Vale la pena sacrificarsi per un figlio?
Fonte: MGS Triveneto, Ida Giangrande, 17 gennaio 2019
“Ho smesso di allattare. Non ci si annulla per un figlio”. Lo ha detto Chiara Ferragni in una sua recente intervista. Ma “annullarsi” è il termine giusto?…
“Non ci si annulla per un figlio”, sono le parole con cui Chiara Ferragni, in un’intervista a Vanity Fair, ha spiegato il motivo per cui avrebbe smesso di allattare suo figlio, il piccolo Leone. “Dovevo tornare a lavoro …”. Chiara Ferragni è una web influencer, è tra coloro che hanno saputo fare della propria vita una vetrina attraverso i social e che per questo rappresentano spesso un modello di comportamento da seguire o inseguire soprattutto per le teenagers. Beninteso non ho nulla contro le web influencer, mi domando solo cosa penseranno tutte le fans della Ferragni di queste sue parole: “Non ci si annulla per un figlio”? La considereranno una frase infelice della loro beniamina o la percepiranno come la sintesi della maternità 2.0?
La dichiarazione mi dà un certo fastidio, lo confesso. È un fastidio profondo lì alla bocca dello stomaco. Una reazione involontaria che chiama in causa i sensi prima del raziocinio. Mi sento interpellata da donna, da madre e da figlia allo stesso tempo. Un po’ di anni fa si smetteva di allattare solo in casi estremi, le ragazzine storcendo il naso oggi direbbero: “Erano altri tempi” e mai come in questo caso sono d’accordo con loro. Erano altri tempi quelli in cui l’allattamento non voleva dire annullarsi. Ma nel tentativo di inseguire la chimera della modernità, oggi, abbiamo confuso il termine annullamento con sacrificio ed è proprio perché abbiamo smarrito il senso del sacrificarsi per amore, che tutto sembra stia andando a rotoli.
Proviamo, dunque, a chiarirci un po’ le idee a partire dalla storia e dal significato delle parole, compagnie di viaggio nella storia dei secoli. Il termine annullare deriva dal latino ad-nullare, e sta per “rendere nullo, nullificare, annientare”. Mi viene istintivamente difficile collegare questo termine all’allattamento o alle eventuali ragioni per cui una madre smette di farlo. Rifletto invece sul significato originario del termine sacrificio e mi si apre un mondo meraviglioso, ahimè, purtroppo quasi del tutto scomparso.
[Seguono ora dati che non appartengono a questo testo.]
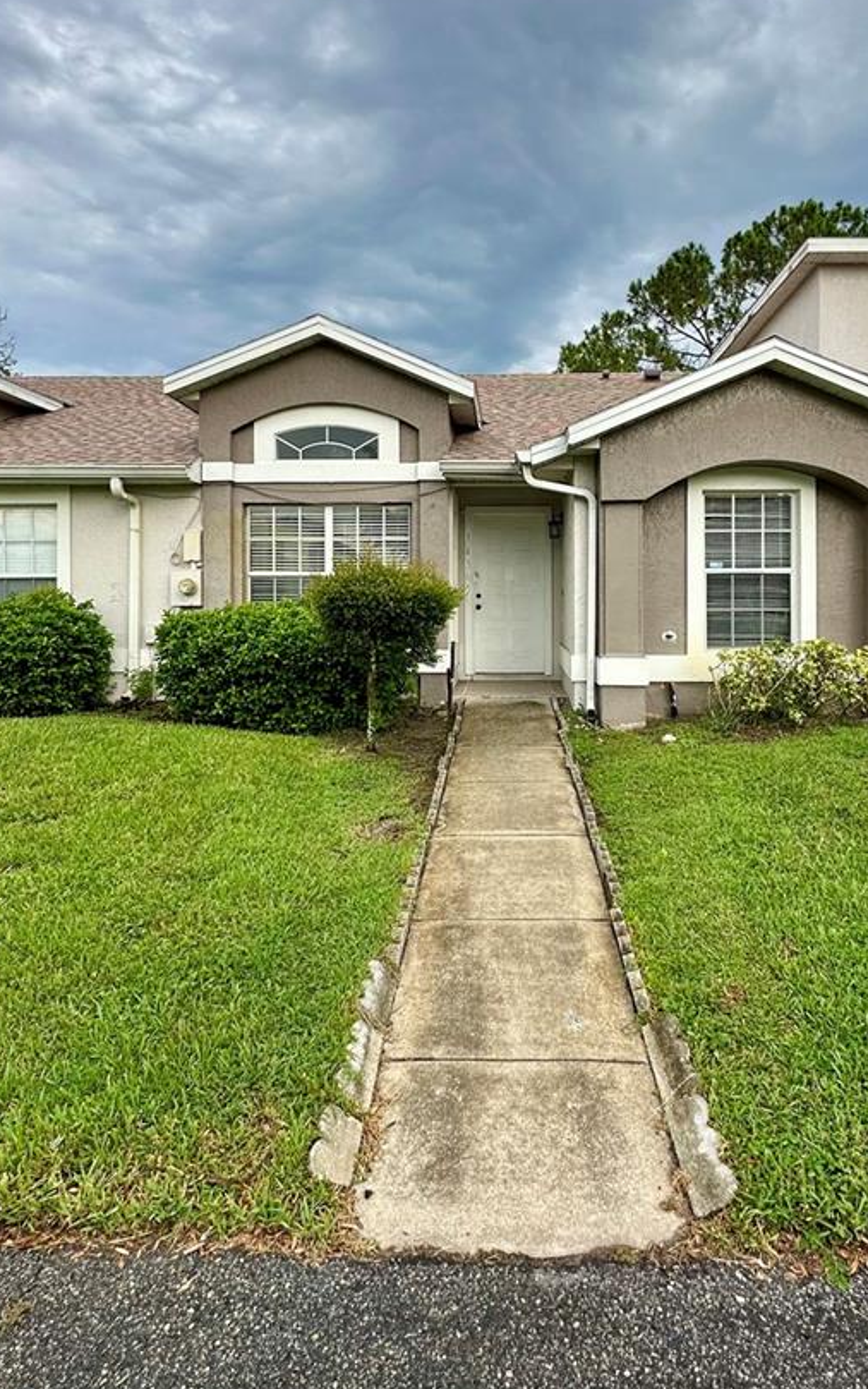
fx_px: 832
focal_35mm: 22
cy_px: 594
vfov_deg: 79.2
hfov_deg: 54.8
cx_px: 504
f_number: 2.2
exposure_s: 1/360
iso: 40
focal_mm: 2.22
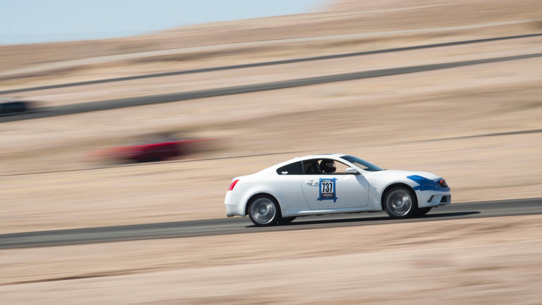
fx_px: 3464
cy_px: 130
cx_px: 240
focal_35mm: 241
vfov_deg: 5.0
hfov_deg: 8.9
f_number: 16
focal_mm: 185
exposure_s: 1/30
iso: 100
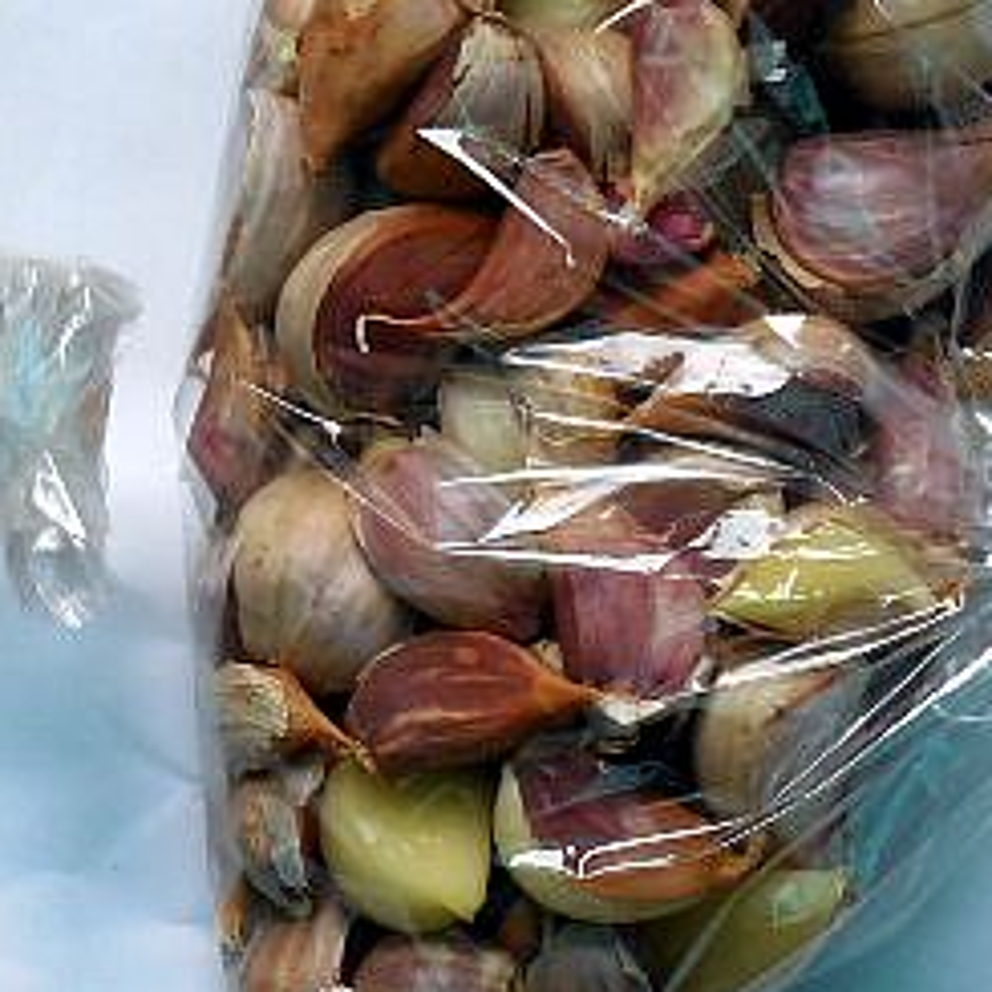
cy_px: 514
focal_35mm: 309
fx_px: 10018
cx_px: -12
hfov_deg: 5.7
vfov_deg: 5.7
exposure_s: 1/30
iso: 400
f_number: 4.9
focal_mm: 24.2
Sacrificio deriva dal latino sacrificare, composto da sacrum (azione sacra) e -ficium per facere (fare). Sebbene siamo spesso portati ad accostare questo termine all’immagine dei sacrifici umani, delle privazioni, delle mortificazioni e… dell’annullamento di sé, nella sua accezione originaria il termine, come si può intendere dall’etimologia stessa, vuol dire tutt’altro. Sacrificare vuol dire “fare un’azione sacra”, “compiere il sacro”. Sacro è il punto di intersezione tra l’uomo e Dio. Sacro è ciò che dà senso al cammino terreno dell’uomo, che magnifica la storia e la sublima, la orienta verso l’eternità. In questo senso una madre che per allattare suo figlio, rinuncia anche al lavoro, forse non si sta annullando, si sta letteralmente sacrificando. Sta dando compimento a qualcosa di sacro: la maternità.
Mi sembra quasi di intendere che il sacrificio, nella sua accezione originaria, sia il proprium dell’amore stesso, che è donazione completa e, soprattutto, incondizionata di sé. Quale figura al mondo può rappresentare tutto questo se non la madre, colei che dona e si dona per eccellenza e senza riserve?
Nelle parole della Ferragni, espressione della cultura moderna, mi sembra di avvertire il tentativo smodato di una generazione che se da un lato intende l’amore come una forza misteriosa e totalizzante in nome della quale giustificare tutto, dall’altro si guarda bene dal donarsi completamente, in maniera gratuita.
“Amare è donare tutto, donare tutto se stesso”, a dirlo è Santa Teresa di Gesù Bambino. La Santa della Piccola via. Colei che ci insegna a ritrovare Dio nelle piccole cose della vita di ogni giorno, come la vita domestica, il lavoro, la maternità, l’allattamento e… il sacrificio.